L'europarlamentare di Forza Itala, vicepresidente del gruppo PPE, contro il presidente del Governo del Canton Ticino: la richiesta, soprattutto, è quella di rinunciare alla pretesa di ottenere il casellario giudiziale dei 60 mila frontalieri che vanno a lavorare in Svizzera.

L'europarlamentare contro il presidente del Governo del Canton Ticino: è scontro aperto sulla questione dei frontalieri italiani e sui metodi restrittivi che la Svizzera pretende di adottare. In particolar modo sulla scelta di richiedere il casellario penale agli italiani che ogni giorno superano la frontiera per lavoro.

Norman Gobbi, presidente leghista del Governo del Canton Ticino, dopo la questione sollevata dai nostri rappresentanti, ha alzato la voce: "L'Italia dovrebbe comunque chiedersi perché ogni giorno, nonostante tutto, 60 mila frontalieri vengono a lavorare qui e molti scelgono di risiedere in Ticino".

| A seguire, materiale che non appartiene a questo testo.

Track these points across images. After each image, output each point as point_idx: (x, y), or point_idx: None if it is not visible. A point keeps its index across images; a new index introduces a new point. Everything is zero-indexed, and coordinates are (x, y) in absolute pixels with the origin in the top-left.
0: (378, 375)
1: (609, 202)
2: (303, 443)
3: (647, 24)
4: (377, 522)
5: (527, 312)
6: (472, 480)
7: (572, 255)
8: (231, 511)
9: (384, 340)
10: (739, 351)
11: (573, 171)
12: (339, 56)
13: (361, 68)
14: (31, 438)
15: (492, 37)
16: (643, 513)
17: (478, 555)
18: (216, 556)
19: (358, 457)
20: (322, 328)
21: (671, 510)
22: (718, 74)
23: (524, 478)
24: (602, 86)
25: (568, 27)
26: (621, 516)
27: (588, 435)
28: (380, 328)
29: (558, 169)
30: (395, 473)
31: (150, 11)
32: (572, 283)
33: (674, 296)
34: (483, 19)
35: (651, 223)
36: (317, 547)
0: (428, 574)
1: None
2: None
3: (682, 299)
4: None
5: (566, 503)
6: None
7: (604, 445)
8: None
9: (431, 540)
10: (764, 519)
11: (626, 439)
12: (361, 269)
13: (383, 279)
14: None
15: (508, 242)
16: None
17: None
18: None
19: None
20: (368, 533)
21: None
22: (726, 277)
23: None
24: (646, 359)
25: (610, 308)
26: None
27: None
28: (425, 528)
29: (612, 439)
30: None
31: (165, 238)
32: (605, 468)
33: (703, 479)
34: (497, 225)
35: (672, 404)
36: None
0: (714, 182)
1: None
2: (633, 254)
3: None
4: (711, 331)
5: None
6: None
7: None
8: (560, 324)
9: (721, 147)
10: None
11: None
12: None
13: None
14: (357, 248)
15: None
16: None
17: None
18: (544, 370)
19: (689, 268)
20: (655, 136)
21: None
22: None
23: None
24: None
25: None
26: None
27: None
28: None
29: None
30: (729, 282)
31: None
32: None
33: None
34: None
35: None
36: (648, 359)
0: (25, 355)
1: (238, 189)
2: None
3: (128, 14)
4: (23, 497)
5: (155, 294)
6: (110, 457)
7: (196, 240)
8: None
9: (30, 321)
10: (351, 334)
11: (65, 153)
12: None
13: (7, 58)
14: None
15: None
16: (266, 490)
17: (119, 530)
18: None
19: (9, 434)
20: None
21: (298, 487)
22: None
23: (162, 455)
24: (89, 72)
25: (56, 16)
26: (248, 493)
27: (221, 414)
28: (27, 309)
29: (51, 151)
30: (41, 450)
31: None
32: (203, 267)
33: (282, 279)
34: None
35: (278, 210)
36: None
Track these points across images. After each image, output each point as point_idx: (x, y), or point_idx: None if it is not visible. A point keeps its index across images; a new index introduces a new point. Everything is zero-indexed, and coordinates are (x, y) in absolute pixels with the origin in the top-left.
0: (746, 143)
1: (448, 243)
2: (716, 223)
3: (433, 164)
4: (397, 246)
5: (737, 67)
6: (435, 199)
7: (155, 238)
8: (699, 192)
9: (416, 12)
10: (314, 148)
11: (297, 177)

Immediata la replica dell'europarlamentare Lara Comi, eurodeputata di Forza Italia e vicepresidente del gruppo PPE: "Le parole di Norman Gobbi mi lasciano del tutto indifferente, io rispondo ai tanti Italiani che lavorano in Svizzera e che mi hanno chiesto di intervenire. La rielezione con il sistema a preferenze per me è fare goal, il resto sono chiacchiere. Capisco che questo goal dia molto fastidio perché da anni lavoro con caparbietà per difendere i frontalieri. Parlo con molti imprenditori svizzeri che mi confermano il valore del contributo dei nostri lavoratori, soprattutto nel settore bancario. Gli Italiani vengono scelti per le competenze e l'affidabilità. Il consigliere di Stato Gobbi si chiarisca con Berna, che è totalmente in linea con le posizioni italiane, come ha confermato nei giorni scorsi l'ambasciatore svizzero a Roma. La richiesta ai lavoratori frontalieri di presentare il casellario giudiziario viola gli accordi con l'Ue. Se Gobbi ritiene che questi accordi non vadano rispettati chieda l'indipendenza da Berna. Sia coerente fino in fondo, dica che secondo lui il Canton Ticino deve uscire dalla Svizzera, invece di attaccare a livello personale chi si impegna affinché gli accordi siano onorati e non venga meno il rispetto delle persone".